What you should do:
Leaving out the images, please reproduce each line below exactly.

[Provided data — start]

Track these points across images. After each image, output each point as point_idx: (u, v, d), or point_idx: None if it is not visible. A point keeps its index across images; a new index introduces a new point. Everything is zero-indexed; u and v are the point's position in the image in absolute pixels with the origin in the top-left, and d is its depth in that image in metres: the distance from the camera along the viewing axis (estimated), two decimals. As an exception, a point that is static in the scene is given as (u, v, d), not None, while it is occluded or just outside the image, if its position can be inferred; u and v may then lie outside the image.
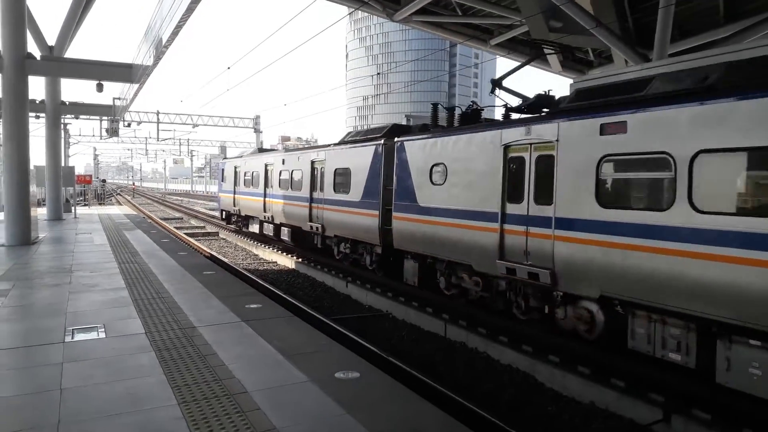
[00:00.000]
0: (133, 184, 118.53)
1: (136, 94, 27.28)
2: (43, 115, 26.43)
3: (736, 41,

[Provided data — finish]

Result for this exercise:
Track these points across images. After each image, output each point as point_idx: (u, v, d), or point_idx: None if it is not visible. A point keeps its index across images; a new index introduces a new point. Everything is zero-indexed; u and v are the point's position in the image in absolute pixels with the origin in the top-left, and d is its depth in that image in metres: the distance from the camera along the viewing axis (estimated), two decimals. As an exception, a point that is static in the scene is given as (u, v, d), not None, while it is occluded or just outside the image, if its position can be inferred; u and v may then lie outside the image.
[00:00.000]
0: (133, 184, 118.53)
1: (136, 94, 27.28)
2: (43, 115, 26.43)
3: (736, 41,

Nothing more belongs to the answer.